Project Euler Problem 50 Solution

Problem Description :

     The prime 41, can be written as the sum of six consecutive primes:

41 = 2 + 3 + 5 + 7 + 11 + 13

This is the longest sum of consecutive primes that adds to a prime below one-hundred.

The longest sum of consecutive primes below one-thousand that adds to a prime, contains 21 terms, and is equal to 953.

Which prime, below one-million, can be written as the sum of the most consecutive primes?

Solution :

    First we have to generate prime numbers up to 1 million. Using  Sieve we can generate prime table easily. When we have these primes we can have the solution using n^2 loop where n is the number of primes bellow 1 million.

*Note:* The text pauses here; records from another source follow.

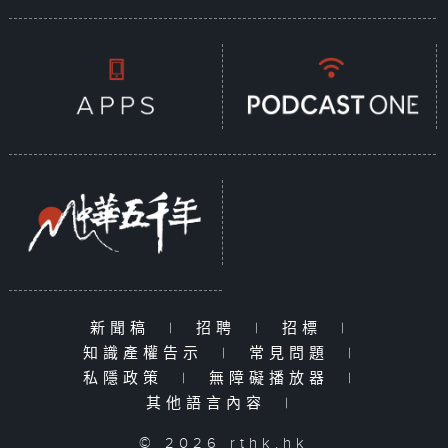
新聞稿
|
招聘
|
招標
|
知識產權告示
|
常見問題
|
私隱政策
|
無障礙播放器
|
其他語言內容
|
© 2026 rthk.hk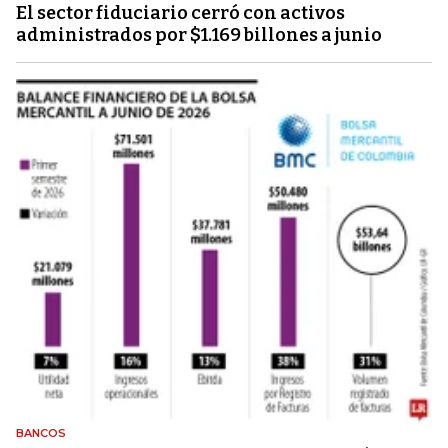
El sector fiduciario cerró con activos
administrados por $1.169 billones a junio
BANCOS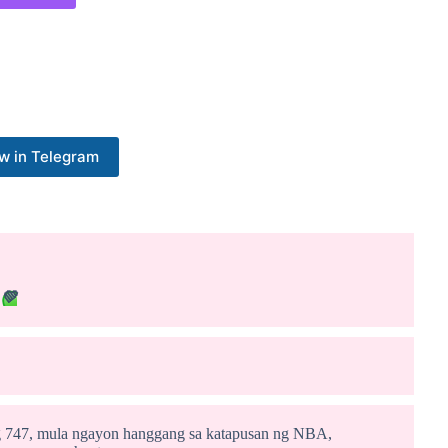
w in Telegram
t
💚
g 747, mula ngayon hanggang sa katapusan ng NBA,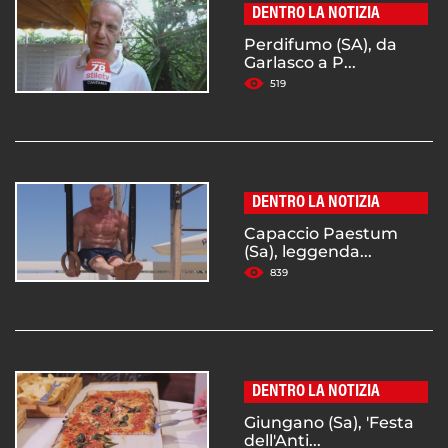
DENTRO LA NOTIZIA
Perdifumo (SA), da
Garlasco a P...
519
DENTRO LA NOTIZIA
Capaccio Paestum
(Sa), leggenda...
839
DENTRO LA NOTIZIA
Giungano (Sa), 'Festa
dell'Anti...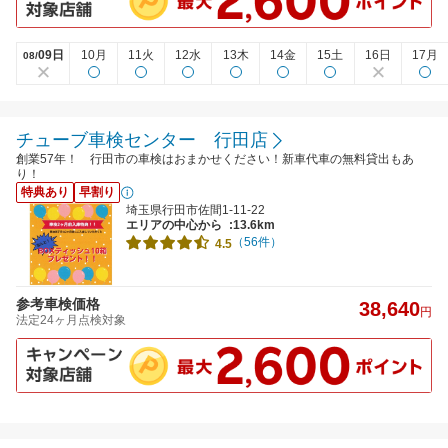
09日
10月
11火
12水
13木
14金
15土
16日
17月
08/
チューブ車検センター 行田店
創業57年！ 行田市の車検はおまかせください！新車代車の無料貸出もあ
り！
特典あり
早割り
埼玉県行田市佐間1-11-22
エリアの中心から
:13.6km
（56件）
4.5
参考車検価格
38,640
円
法定24ヶ月点検対象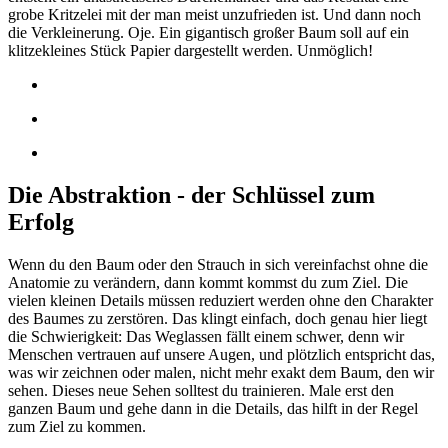
grobe Kritzelei mit der man meist unzufrieden ist. Und dann noch
die Verkleinerung. Oje. Ein gigantisch großer Baum soll auf ein
klitzekleines Stück Papier dargestellt werden. Unmöglich!
Die Abstraktion - der Schlüssel zum
Erfolg
Wenn du den Baum oder den Strauch in sich vereinfachst ohne die
Anatomie zu verändern, dann kommt kommst du zum Ziel. Die
vielen kleinen Details müssen reduziert werden ohne den Charakter
des Baumes zu zerstören. Das klingt einfach, doch genau hier liegt
die Schwierigkeit: Das Weglassen fällt einem schwer, denn wir
Menschen vertrauen auf unsere Augen, und plötzlich entspricht das,
was wir zeichnen oder malen, nicht mehr exakt dem Baum, den wir
sehen. Dieses neue Sehen solltest du trainieren. Male erst den
ganzen Baum und gehe dann in die Details, das hilft in der Regel
zum Ziel zu kommen.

Here is the C++ implementation of this problem.

#include <cstdio>
#include <iostream>

using namespace std;

#define sz 1000001
#define hi 1001

bool prime[sz];
long primeTable[78500],nPrime,sum[78500];

void sieve(){
 int i,j;

 for( i=4; i < sz ;i += 2)
  prime[i] = true;

 primeTable[nPrime++] = 2;

 for( i=3; i <= hi;i += 2){
  if(!prime[i]){
   primeTable[nPrime++] = i;
   for(j = i+i; j < sz; j += i)
    prime[j] = true;
  }
 }
 for( i= hi+2; i < sz; i += 2)
  if(!prime[i])
   primeTable[nPrime++] = i;
}

long findSum(long I,long J){
 long summ = 0;

 for(int i = I; i < J; i++){
  summ += primeTable[i];
  if(summ > sz)
   return 0;
 }
 return summ;
}


int main(){
 long i,j,k,l,tmp,max,ans;

 sieve();

 max = ans = 0;
 for(i = 0; i < nPrime; i++){
  tmp = 0;
  for(j = i; j < nPrime; j++){
   tmp += primeTable[j];
   if( tmp >= sz){
    //i = j-1;
    break;
   }

   if(!prime[tmp] && (j-i+1) > max){
    max = j-i+1;
    ans = tmp;
   }
  }
 }

 printf("%ld %ld\n",ans,max);

 return 0;
}